И верила, хотя и не могла сказать, откуда взялась эта вера и как глубоко она простиралась. Просто это было единственное, что могло помочь нам обеим пережить тот день, так что надо было извлечь из него максимум пользы.
Из комнаты костей мой путь лежал обратно к катеру через «Королеву». Но потом меня осенило,
Я нашла голову робота, разбитый стеклянный купол, и прижала к себе, баюкая, словно это был мой новорожденный ребенок. Мне бы не удалось попасть сюда без Паладина, и он заслуживал большего, чем остаться брошенным в руинах.
– Ты еще заговоришь, – сказала я, давая обещание нам обоим. – Я это знаю.
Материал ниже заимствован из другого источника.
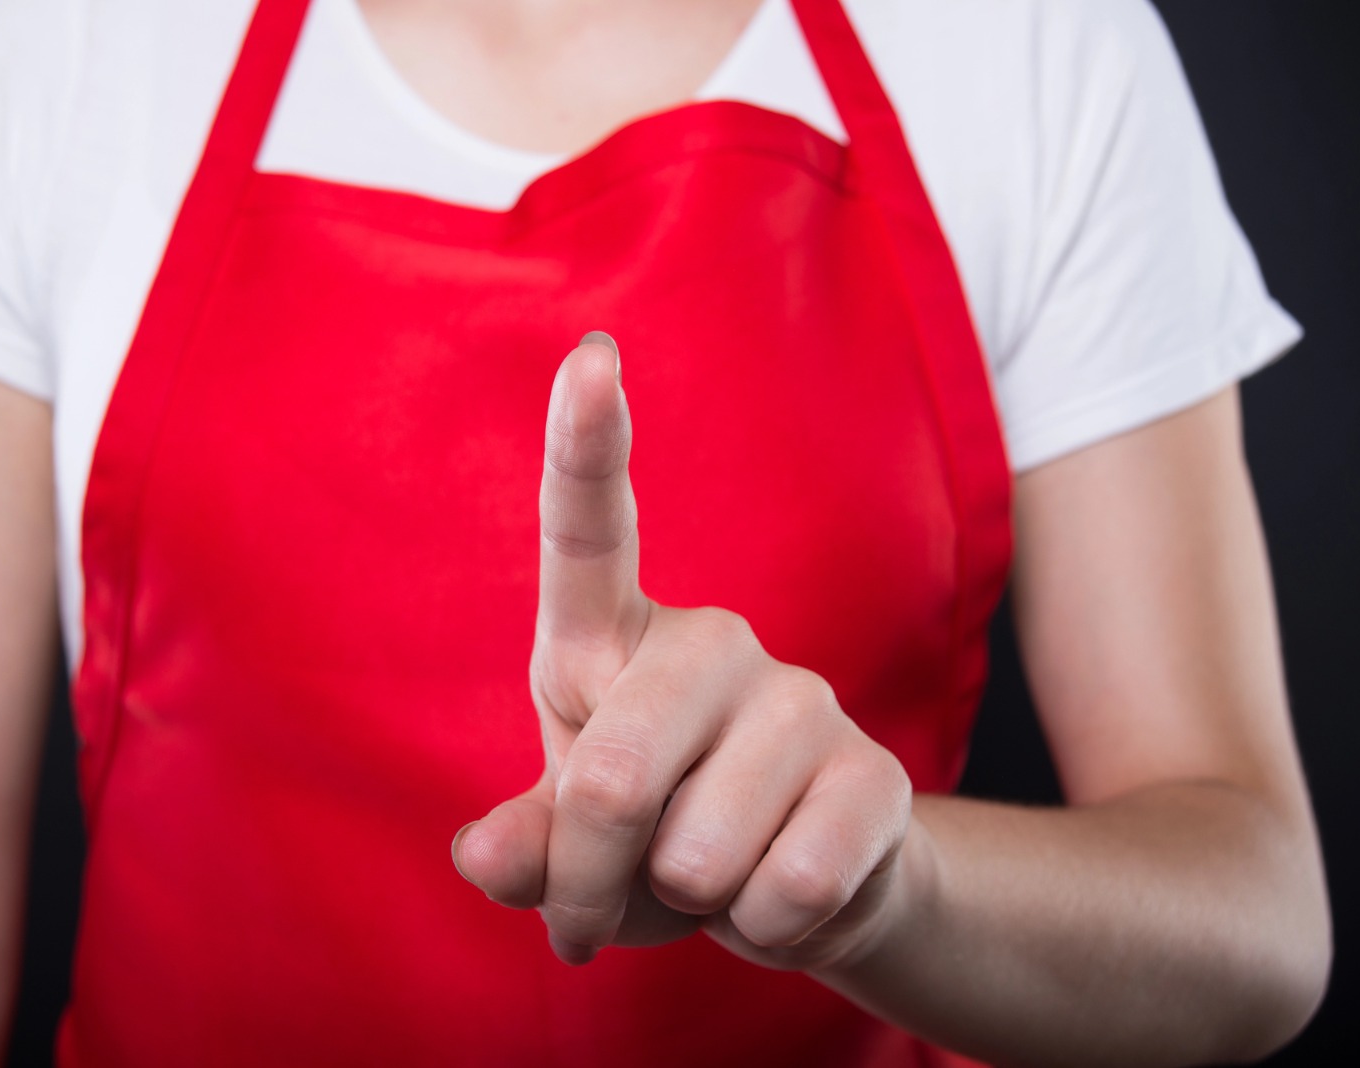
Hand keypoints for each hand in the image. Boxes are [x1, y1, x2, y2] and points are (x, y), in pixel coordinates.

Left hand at [451, 333, 914, 973]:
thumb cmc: (655, 838)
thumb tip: (485, 859)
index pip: (592, 530)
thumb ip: (525, 846)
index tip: (592, 354)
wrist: (793, 887)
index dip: (586, 444)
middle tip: (591, 913)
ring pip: (697, 852)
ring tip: (709, 879)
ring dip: (684, 906)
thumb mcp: (568, 844)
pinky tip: (777, 890)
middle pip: (608, 779)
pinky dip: (762, 927)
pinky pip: (789, 886)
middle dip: (588, 881)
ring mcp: (800, 700)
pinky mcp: (875, 774)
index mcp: (613, 639)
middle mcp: (710, 644)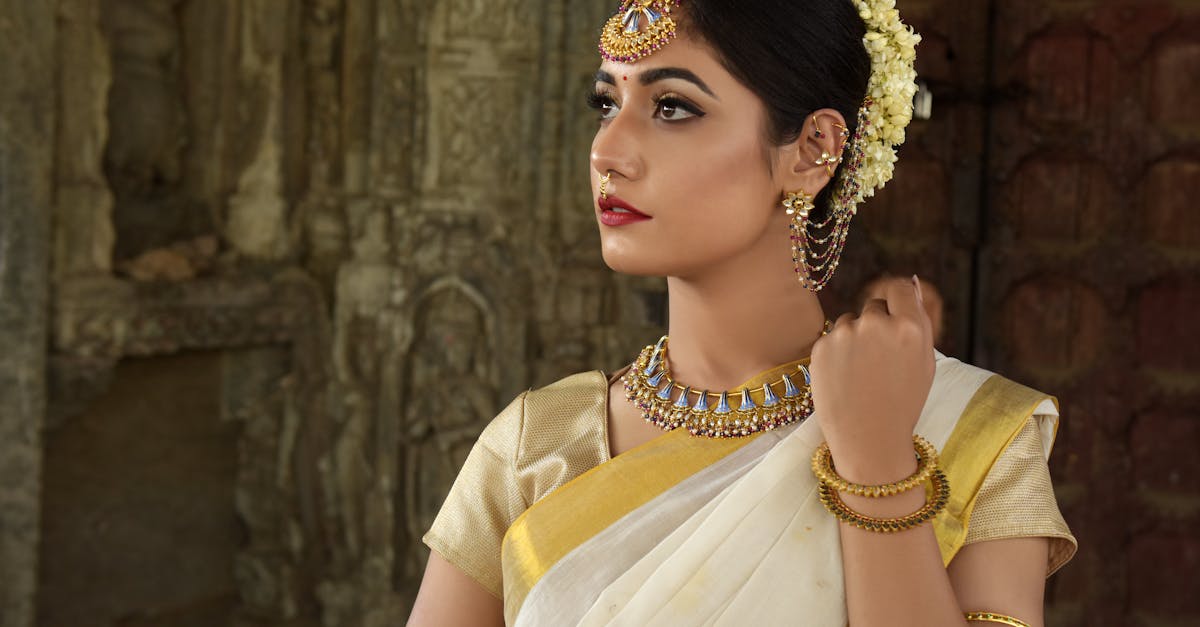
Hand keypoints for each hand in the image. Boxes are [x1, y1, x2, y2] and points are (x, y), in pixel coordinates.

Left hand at [809, 276, 935, 482]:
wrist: (868, 439)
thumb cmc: (902, 403)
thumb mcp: (925, 363)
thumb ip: (918, 321)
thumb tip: (912, 282)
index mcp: (910, 327)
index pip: (901, 288)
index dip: (898, 301)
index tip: (895, 315)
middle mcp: (877, 324)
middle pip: (875, 306)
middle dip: (876, 324)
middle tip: (879, 360)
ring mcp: (846, 334)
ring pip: (850, 321)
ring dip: (854, 338)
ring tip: (861, 373)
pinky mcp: (821, 346)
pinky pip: (831, 338)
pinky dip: (836, 353)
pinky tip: (844, 378)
Мы друг с другом еще не закончили.
Другой вещью, которую я взяла, была «Книга миров» Ракамора.
Катер стоял на месте, большой палец Прозор подергивался на рычаге управления двигателями. Как только я прошла через шлюз, она запустила ракетные, и мы ловко переправились к «Рассекающей ночь», проделав это с той непринужденностью, которой ожидала ее команда. Прозор усложнила нашу задачу, потому что надо было успеть вылезти из скафандров и снова облачиться в броню призрачников. Но броня нам помогала, словно желая вернуться к нам почти без приказа.
И тем не менее у меня все это время сердце было не на месте. Я не могла связаться с Адраной и не знала, как ловко ей удалось их обмануть.
Могу сказать одно: нас не ждали.
Совсем.
Когда катер вернулся в молчании, этому никто не удивился. Может, ни на катере, ни в обломках «Королевы» и не работали трещальники, но Боса получила свой трофей и возвращалась с ним. Открывайте шлюзы и приготовьтесь отбыть на ионных и под гротом, мальчики и девочки.
Ну, так им должны были сказать. А получили они, когда мы причалили, быстрое и кровавое воздаяние во всех формах членовредительства, какие можно устроить с доспехами и оружием призрачников, и им совершенно нечего было противопоставить нам.
Вот что я скажу по поводу нашего поведения: мы проявили сдержанность. Дело не в милосердии и не в каком-то там всепрощении. Никакой ерунды такого рода, после всего, что она на нас вывалила. Но «Королева» погибла, и нам требовался корабль, если мы собирались попасть домой, где бы этот дом ни находился. «Рассекающая ночь» не занимала первую строчку в списке кораблей, которые я могла бы выбрать, но ничего другого у нас не было.
Так что мы ее захватили без особых повреждений, и это было великолепно; в конечном итоге среди нас не нашлось никого, кто не гордился бы тем, что был в команде «Королевы» при капитане Труско.
– Этот корабль теперь наш, – сообщила я. – Какие бы злодеяния ни совершила Боса, корабль в них не виноват. И мы можем начать приводить его в порядок.
– Есть одно злодеяние, с которым я хочу покончить в первую очередь, – сказала Прозор. – Это и тебя касается, Фура. Мы нехорошо обошлись с Гарваль, когда она была одной из нас. Но можем правильно поступить сейчас. Знаю, для нее уже слишком поздно, однако я сама ни минуты не проведу на этом корабле, пока она вот так прицеплена к носу.
– Я тебе помогу, – сказала я, сожалея, что сама не вспомнила про Гарваль. – Ты ведь это знаешь, правда? Но сперва мне надо найти сестру.
Найти Адрану – и сообщить ей самую страшную из всех новостей.
Она была в комнате костей «Рассекающей ночь», когда мы захватили корабль, и ей хватило здравого смысла остаться там, пока шло кровопролитие. Никто из нас, конечно, не знал, где находится эта каюта, но – как я уже успела узнать – ее следовало искать как можно дальше от шумных частей корабля и как можно ближе к внутренней части. Искать примерно посередине всегда было хорошей стратегией, и, работая методично, от центра наружу, вскоре можно было обнаружить кости, как бы ловко команда ни пыталась скрыть свое самое ценное достояние.
Боса, стоило отдать ей должное, сделала все, что могла. Дверь и запорное колесо были спрятаны за фальшивой перегородкой, которая вставала на место после того, как кто-то входил. Но я бы разорвала этот корабль на части собственными ногтями, если бы это понадобилось.
Я постучала в дверь, воспользовавшись нашим условным стуком, и уже начала сама поворачивать колесо, когда почувствовала, что Адрана тоже напрягает мускулы. Колесо вращалось, пока не превратилось в размытое пятно, а затем дверь распахнулась, и мы снова оказались вместе.